**EXERCISE REQUIREMENTS:**
Gather every line in the records below that contains the word "minor".

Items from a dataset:
• • • • •
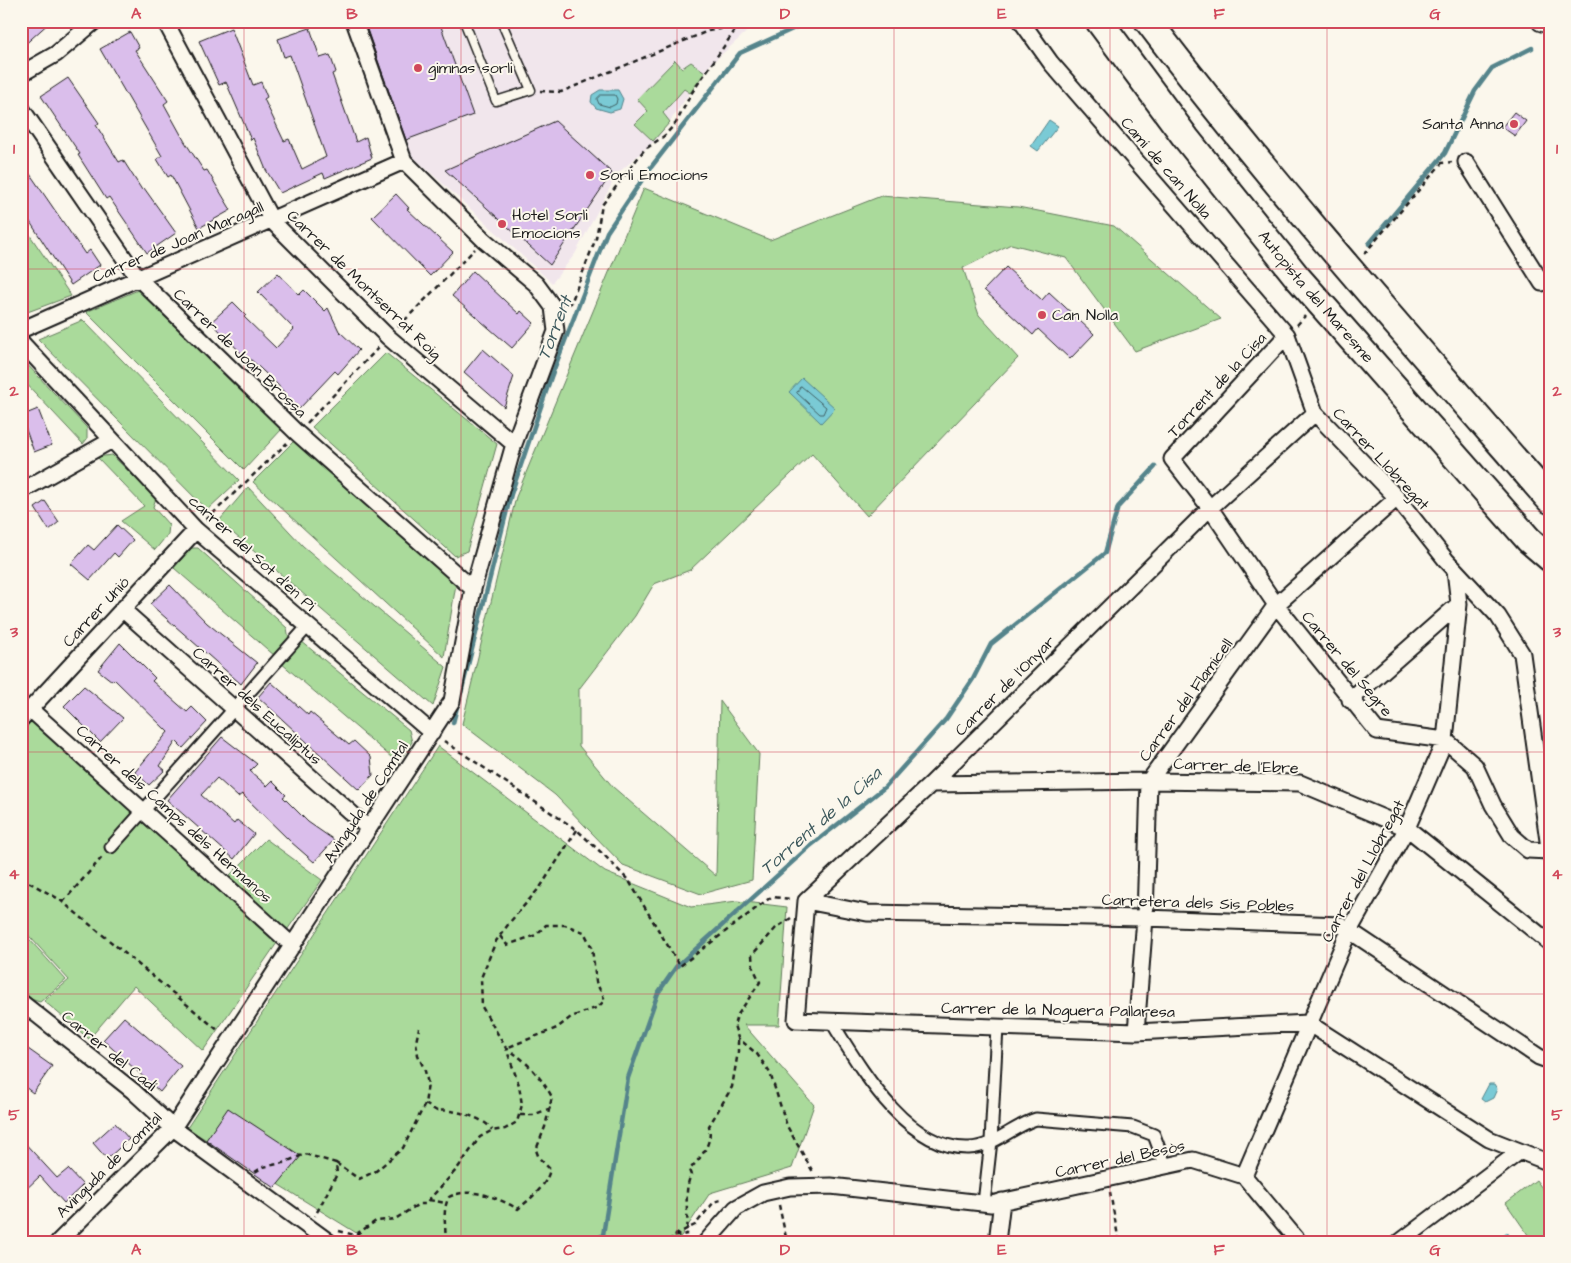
<svg xmlns="http://www.w3.org/2000/svg" width="1571" height="1263" font-family="'Architects Daughter',sans-serif">
	<rect width="100%" height="100%" fill="#fbf7ec"/>
	<filter id="ink" filterUnits="userSpaceOnUse"><feTurbulence type="fractalNoise" baseFrequency=".02" numOctaves="2"/><feDisplacementMap in="SourceGraphic" scale="10" xChannelSelector="R" yChannelSelector="G"/><feConvolveMatrix kernelMatrix="1 2 1 2 8 2 1 2 1" color-interpolation-filters="sRGB"/></filter>
	<g filter="url(#ink)">
		<path fill="#f1e6ec" d="M361 21H762L755 24 707 68 659 137 617 174 575 254 552 283 410 154Z"/>
		<path fill="#aada9b" stroke="#637b5c" d="M675 60 682 68 691 62 705 72 690 93 684 89 663 113 670 122 653 141 635 124 648 111 637 99Z
			M644 188 770 240 881 196 1018 207 1114 226 1221 319 1135 351 1066 258 1011 244 963 268 979 315 1018 358 867 516 812 454 690 570 654 584 635 616 579 689V746L613 787 716 876 720 701 759 754 752 880 701 894 623 865 555 795 462 724 516 497Z
			M21 222 71 296 22 314 21 313Z
			M138 290 282 429 244 470 86 312Z
			M83 320 239 480 207 510 38 339Z
			M386 353 497 444 467 551 455 556 312 427Z
			M21 358 87 428V439L83 444 21 378Z
			M296 439 456 584 444 657 253 482Z
			M112 455 156 498 153 507 169 525 168 534 155 550 121 521 144 506 97 457Z
			M248 487 303 546 446 667 433 706 219 521Z
			M191 548H198L287 628 289 639 275 656 174 568Z
			M301 641 409 730 412 742 398 763 281 663Z
			M32 720 279 940 203 1051 134 986 89 1039 44 1001 69 980 21 927V731Z
			M438 746 605 872 691 907 737 901 787 907 779 1025H744L814 1105 792 1168 710 1193 677 1242H371L187 1128Z
			M266 839 322 880 285 933 226 879Z
			M21 930 66 980 40 1002 30 999 21 989Z
			M1536 1180 1550 1199V1242H1533L1506 1203Z"/>
		<path fill="#7acad5" stroke="#54848b" d="M600 90H618L623 99 620 109 610 112 596 108 591 102 592 95Z
			M1049 120 1058 126 1038 151 1031 146Z
			M802 378 835 408 821 423 789 392Z
			M1489 1084H1494L1497 1089 1493 1098 1485 1102 1481 1099Z
			M1507 1232 1514 1242H1495V1241Z"/>
		<g fill="none" stroke-linecap="round" stroke-linejoin="round">
			<path stroke="#426266" stroke-width="1" d="M601 95H615L617 99 616 104 610 107 599 104 597 99Z
				M801 386 826 407 823 414H820L797 393Z"/>
			<path stroke="#54848b" stroke-width="4.5" d="M1369 244 1445 153 1475 91 1492 68 1532 48
				M461 693 511 494 551 377 607 232 648 171 740 53 810 21
				M453 723 458 703
				M592 1242 603 1235 628 1078 658 993 676 967 809 847 885 787 946 719 973 679 991 644 1105 553 1118 507 1155 467"/>
		</g>
		<path fill="#dabeeb" stroke="#1c1c1c" d="M21 21H51L21 48Z
			M364 21H439L473 115 406 140Z
			M231 28 253 85 261 82 267 97 264 99 284 141 289 139 302 169 326 157 290 55 284 57 278 39 310 28 320 58 330 55 336 72 332 74 356 142 366 137 372 158 325 178 323 173 280 193 266 170 253 138 251 140 226 82 219 85 199 41Z
			M130 32 139 48 135 50 168 101 164 104 185 142 204 171 207 170 231 210 199 228 171 175 168 177 157 159 162 156 100 49Z
			M68 78 99 123 96 125 119 162 123 160 142 190 144 188 176 233 147 253 109 197 106 199 78 155 80 154 41 96Z
			M1514 112 1526 121 1515 136 1502 127Z
			M555 121 612 173 550 265 445 170Z
			M21 161 85 254 90 250 100 265 71 285 21 208Z
			M396 194 409 208 407 209 453 252 430 276 372 217Z
			M1006 267 1042 300 1049 292 1094 334 1070 359 1038 329 1033 335 984 290Z
			M473 271 519 314 521 311 534 323 512 348 452 296Z
			M278 273 299 295 304 290 325 311 328 308 339 331 359 350 338 374 335 371 299 409 276 383 248 357 246 358 211 322 233 302 246 315 244 317 276 348 294 329 258 292Z
			M483 349 514 376 504 407 464 372Z
			M38 409 52 445 34 452 21 416Z
			M45 501 59 522 49 530 35 508Z
			M117 525 133 540 118 557 114 553 90 580 71 564 88 545 94 550Z
			M170 585 207 623 257 663 241 684 150 604Z
			M120 643 155 678 152 681 187 712 192 707 207 722 183 748 176 741 160 766 165 770 149 785 135 772 168 732 114 679 112 681 98 670Z
			M271 682 308 715 310 712 349 745 354 741 371 757 373 775 359 790 258 697Z
			M84 686 123 718 100 742 64 706Z
			M222 737 257 764 250 771 267 786 272 781 286 795 283 797 308 822 334 840 314 862 291 842 242 794 238 797 217 778 201 795 234 824 237 820 254 834 234 859 167 800Z
			M124 1017 181 1066 160 1092 103 1040Z
			M21 1044 52 1066 33 1093 21 1084Z
			M228 1108 301 1156 275 1188 206 1140Z
			M115 1123 129 1139 107 1159 93 1143Z
			M21 1139 57 1178 68 1169 83 1185 64 1203 40 1176 21 1194Z"/>
		<g fill="none" stroke-linecap="round" stroke-linejoin="round">
			<defs>
				<path id="service" d="M464 21 496 101 531 90 501 21"/>
				<path id="pedestrian" d="M111 847 308 626
					M831 1021C860 1067 906 1150 969 1148 994 1147 1013 1126 1036 1119L1133 1127 1154 1135 1166 1167
					M984 1203 991 1141 997 1027"/>
				<path id="minor" d="M165 21 272 221 388 337 514 444
					M1021 21 1051 63 1287 335 1315 413 1397 498 1446 560 1498 616 1522 654 1550 855
					M21 74 56 54 95 21
					M21 108 138 278 297 433 473 589
					M1466 162 1542 283 1550 281
					M21 330 404 161
					M1287 335 1172 459 1210 508 1276 605 1377 731 1445 740 1475 766 1493 805 1512 836 1528 850 1549 851
					M21 342 196 530 432 733
					M1315 413 1210 508 931 784 806 901 796 1020 1136 1032 1308 1023 1489 1139 1550 1163
					M21 491 112 440
					M122 609 368 828
					M1350 700 1459 604
					M30 709 293 946
					M21 719 196 530
					M931 784 1149 781 1300 783 1407 828 1550 943
					M806 901 867 913 1145 918 1341 925 1539 1057 1550 1061
					M21 1002 133 1091 173 1128 329 1242
					M1136 1032 1145 918 1149 781 1276 605 1397 498
					M1244 1176 1349 931 1407 828 1445 740 1459 604 1455 570
					M1244 1176 1299 1242
					M58 1242 173 1128 452 701 473 589 514 444 556 331 553 307 536 284 484 240 404 161 354 21
					M706 1242 736 1208 763 1193 790 1187 831 1186 991 1204 1193 1160 1244 1176
					M997 1242 1002 1201
					M1400 1242 1519 1152"/>
				<path id="tertiary" d="M1541 21 1550 24"/>
				<g id="motorway">
					<path id="s1" d="M1099 21 1186 138 1298 278 1529 540 1550 558"/>
					<path d="M1148 21C1274 187 1413 343 1550 500"/>
				</g>
			</defs>
			<use href="#service" stroke="#1c1c1c" stroke-width="11"/>
			<use href="#pedestrian" stroke="#1c1c1c" stroke-width="15"/>
			<use href="#minor" stroke="#1c1c1c" stroke-width="19"/>
			<use href="#tertiary" stroke="#1c1c1c" stroke-width="22"/>
			<use href="#motorway" stroke="#1c1c1c" stroke-width="30"/>
			<path stroke="#1c1c1c" stroke-width="2.5" stroke-dasharray="5 4" stroke-linecap="butt" d="M540 91 561 92 708 31 738 26 745 21
				M1364 254 1442 163 1452 162
				M567 304 571 303 596 238 602 205 644 150 664 136 676 123 691 94 738 26
				M1297 325 1305 316
				M398 327 475 249
				M307 423 379 347
				M206 520 287 443
				M444 741 577 830 605 856 629 881 680 966 771 897 792 899
				M21 878 59 899 219 1031
				M63 902 104 855
				M791 918 776 928 752 955 753 967 760 982 737 1016 734 1025 738 1038 757 1054 770 1073 787 1126 813 1172
				M500 936 507 945 536 935 546 925H565L584 932 592 948 596 982 605 1000 598 1007 571 1017 557 1028 506 1048
				M425 1104 437 1111C451 1108 486 1118 492 1130
				M520 1115H533L551 1108
				M336 1163 359 1179 376 1171 403 1148 425 1104 428 1084 425 1071 418 1055 416 1042 419 1028
				M255 1172 263 1167 283 1163 305 1154 336 1163 337 1174 315 1216
				M1110 1192 1119 1242
				M429 1200 446 1203
				M779 1205 787 1242
				M339 1231 355 1235 376 1221 395 1219 419 1204H425L457 1169 480 1137 491 1131 505 1129 517 1122 522 1105 519 1085 506 1048 482 1007 481 978 496 941 510 922 541 886 577 830
				M355 1235 362 1242
				M675 1235 695 1225 714 1202 724 1199
				M445 1242C447 1226 441 1212 449 1197 471 1186 498 1198 518 1209 530 1199 547 1186 550 1169L539 1158 536 1150 545 1127 552 1097C541 1077 526 1060 506 1048
				M673 1242 671 1237 687 1234C689 1215 683 1192 691 1175L689 1170C701 1158 713 1143 709 1126L732 1087 738 1052V1039"/>
			<use href="#service" stroke="#fbf7ec" stroke-width="8"/>
			<use href="#pedestrian" stroke="#fbf7ec" stroke-width="11"/>
			<use href="#minor" stroke="#fbf7ec" stroke-width="15"/>
			<use href="#tertiary" stroke="#fbf7ec" stroke-width="19"/>
			<use href="#motorway" stroke="#fbf7ec" stroke-width="26"/>
		</g>
	</g>
	<path fill="none" stroke="#d1495b" stroke-width="1" stroke-opacity="0.55" d="M244 21V1242M461 21V1242M677 21V1242M894 21V1242M1110 21V1242M1327 21V1242M21 269H1550M21 511H1550M21 752H1550M21 994H1550"/>
	<g fill="#d1495b" stroke="#fbf7ec" stroke-width="2">
		<circle cx="418" cy="68" r="5"/>
		<circle cx="1514" cy="124" r="5"/>
		<circle cx="590" cy="175" r="5"/>
		<circle cx="502" cy="224" r="5"/>
		<circle cx="1042" cy="315" r="5"/>
	</g>
	<g text-anchor="middle" dominant-baseline="central" stroke-width="4" stroke-linejoin="round" paint-order="stroke">
		<g font-size="16" fill="#1c1c1c" stroke="#fbf7ec" text-anchor="start">
			<text x="428" y="68">gimnas sorli</text>
			<text x="1504" y="124" text-anchor="end">Santa Anna</text>
			<text x="600" y="175">Sorli Emocions</text>
			<text x="512" y="215">Hotel Sorli<tspan x="512" dy="18">Emocions</tspan></text>
			<text x="1052" y="315">Can Nolla</text>
		</g>
		<g font-size="16" fill="#1c1c1c" stroke="#fbf7ec">
			<text transform="translate(1166 168) rotate(49)">Camí de can Nolla</text>
			<text transform="translate(178 242) rotate(-23)">Carrer de Joan Maragall</text>
			<text transform="translate(364 285) rotate(44)">Carrer de Montserrat Roig</text>
			<text stroke="none"><textPath href="#s1" startOffset="351">Autopista del Maresme</textPath></text>
			<text transform="translate(240 353) rotate(44)">Carrer de Joan Brossa</text>
			<text transform="translate(1217 385) rotate(-47)">Torrent de la Cisa</text>
			<text transform="translate(1381 459) rotate(47)">Carrer Llobregat</text>
			<text transform="translate(252 553) rotate(42)">carrer del Sot d'en Pi</text>
			<text transform="translate(96 612) rotate(-47)">Carrer Unió</text>
			<text transform="translate(1347 664) rotate(50)">Carrer del Segre</text>
			<text transform="translate(1005 686) rotate(-45)">Carrer de l'Onyar</text>
			<text transform="translate(1186 700) rotate(-54)">Carrer del Flamicell</text>
			<text transform="translate(257 706) rotate(42)">Carrer dels Eucaliptus</text>
			<text transform="translate(1236 766) rotate(2)">Carrer de l'Ebre</text>
			<text transform="translate(366 802) rotate(-57)">Avinguda de Comtal</text>
			<text transform="translate(174 814) rotate(42)">Carrer dels Camps dels Hermanos</text>
			<text transform="translate(1363 871) rotate(-62)">Carrer del Llobregat</text>
			<text transform="translate(1198 903) rotate(2)">Carretera dels Sis Pobles</text>
			<text transform="translate(1058 1010) rotate(1)">Carrer de la Noguera Pallaresa</text>
			<text transform="translate(109 1051) rotate(39)">Carrer del Cadí</text>
			<text transform="translate(1120 1159) rotate(-12)">Carrer del Besòs</text>
			<text transform="translate(109 1165) rotate(-45)">Avinguda de Comtal</text>
		</g>
		<g font-size="18" font-style="italic" fill="#3d595d" stroke="#fbf7ec">
			<text transform="translate(555 328) rotate(-69)">Torrent</text>
			<text transform="translate(821 821) rotate(-41)">Torrent de la Cisa</text>
		</g>
	</g>
	<rect width="1571" height="1263" fill="none" stroke="#fbf7ec" stroke-width="55"/>
	<rect x="28" y="28" width="1516" height="1208" fill="none" stroke="#d1495b" stroke-width="2"/>
	<g font-size="16" text-anchor="middle" font-weight="bold" fill="#d1495b">
		<text x="136" y="19">A</text>
		<text x="352" y="19">B</text>
		<text x="569" y="19">C</text>
		<text x="785" y="19">D</text>
		<text x="1002" y="19">E</text>
		<text x="1219" y="19">F</text>
		<text x="1435" y="19">G</text>
		<text x="14" y="154">1</text>
		<text x="1557" y="154">1</text>
		<text x="14" y="396">2</text>
		<text x="1557" y="396">2</text>
		<text x="14" y="637">3</text>
		<text x="1557" y="637">3</text>
		<text x="14" y="879">4</text>
		<text x="1557" y="879">4</text>
		<text x="14" y="1120">5</text>
		<text x="1557" y="1120">5</text>
		<text x="136" y="1255">A</text>
		<text x="352" y="1255">B</text>
		<text x="569" y="1255">C</text>
		<text x="785" y="1255">D</text>
		<text x="1002" y="1255">E</text>
		<text x="1219" y="1255">F</text>
		<text x="1435" y="1255">G</text>
	</g>
</svg>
• • • • •
**RESULT FOR THIS EXERCISE:**
				<path id="minor" d="M165 21 272 221 388 337 514 444
			<use href="#minor" stroke="#1c1c1c" stroke-width="19"/>
			<use href="#minor" stroke="#fbf7ec" stroke-width="15"/>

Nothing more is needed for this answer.